El corazón de Vicente parece que lata menos de veinte veces cada minuto. No gesticula al hablar, no se arruga su rostro, no se altera su voz. Vicente te observa como quien está en misa un domingo de resaca. Pero ese corazón parece el de un hombre bueno. Su cara transmite bondad y cansancio. Un cansancio que le arruinó la vida. O se la salvó, vete tú a saber.
Vicente García Ramos tiene 54 años y un pasado en el que dio una voltereta difícil de creer. Un día, después de un brote psicótico en el que creyó escuchar a Dios tras varios días sin dormir, entendió que tenía que desprenderse de su fortuna para salvar a su mujer de la muerte. Y se puso a ello. Al día siguiente se fue a un concesionario, entró y le dijo al comercial, que casi se cae de espaldas, que le cambiaba sus dos coches de rico por uno nuevo de pobre. Vicente le ofrecía hacer un trueque: sus dos Volvo, un S60 y un S40, por un Peugeot 307. Días después fue a visitar a los inquilinos de los dos apartamentos que tenía en primera línea de la playa de Cullera y les ofreció quedárselos a cambio de hacerse cargo de la hipoteca. Y así con todo.

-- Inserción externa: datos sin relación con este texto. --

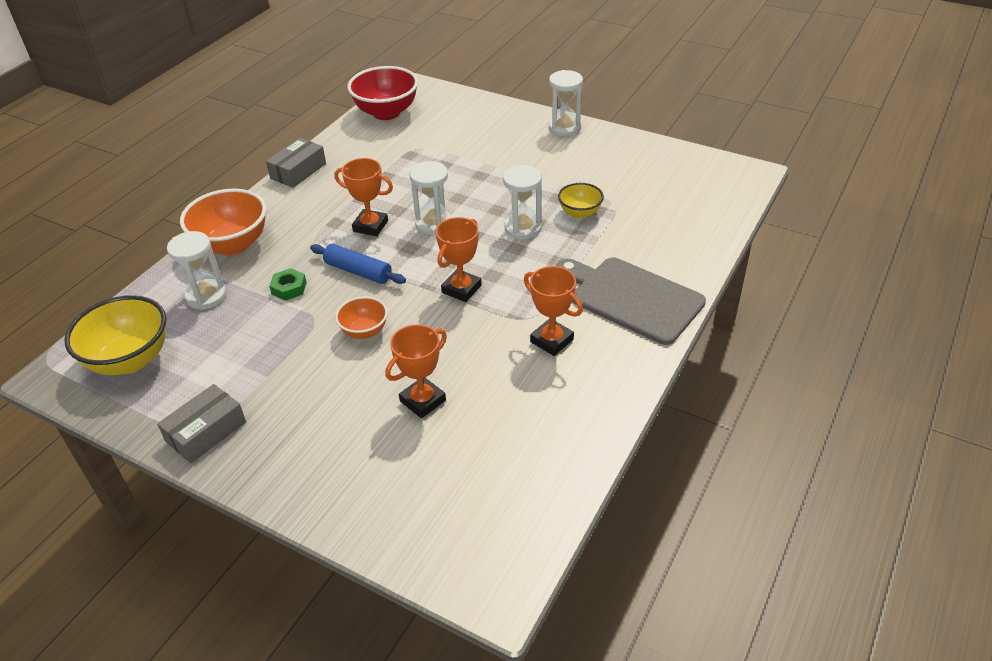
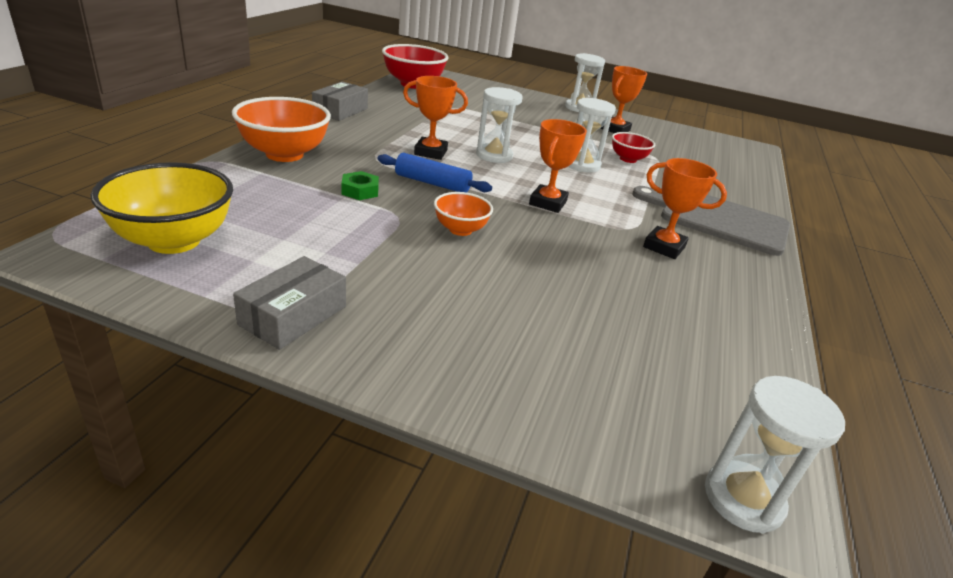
camera: 15 degrees left, 10 degrees down
white hourglass [167,231,226,310] -> white hourglass moved to [705,376,845,533]
orange trophy [385,324,447,418] -> orange trophy moved to [601,66,647,133]
yellow bowl [558,183,604,219] -> red bowl [612,132,655,163]

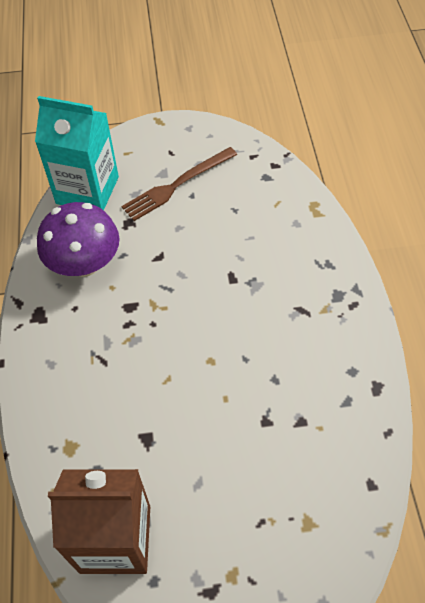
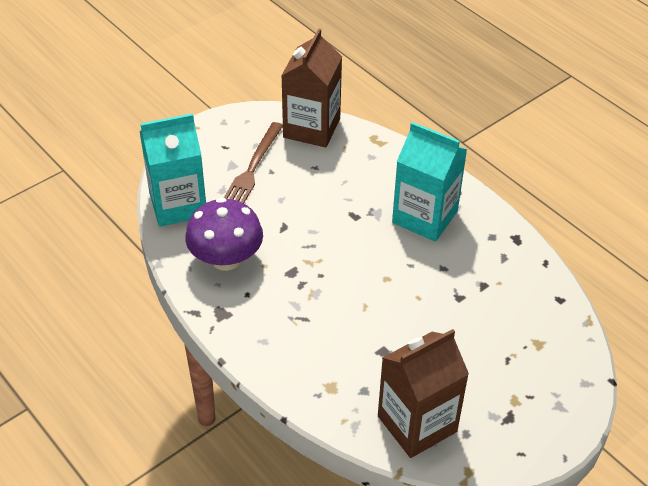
camera: 35 degrees left, 10 degrees down
none -> brown carton [281,28,342,147]
none -> turquoise carton [392,122,467,242]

Vicente era hijo de los dueños de la lejía de Los Tres Ramos, un producto que se hizo muy popular en el siglo pasado y que muchos valencianos tarareaban de memoria la canción que se creó para promocionarla en la radio ("lava, lava, solo con la lejía de Los Tres Ramos / lava, lava, con ese gran producto que es un primor..."). Su padre quería que Vicente entrara a trabajar en la fábrica, pero el chaval había tomado un camino que era infinitamente más seductor que estar dentro de una nave en el extrarradio de València.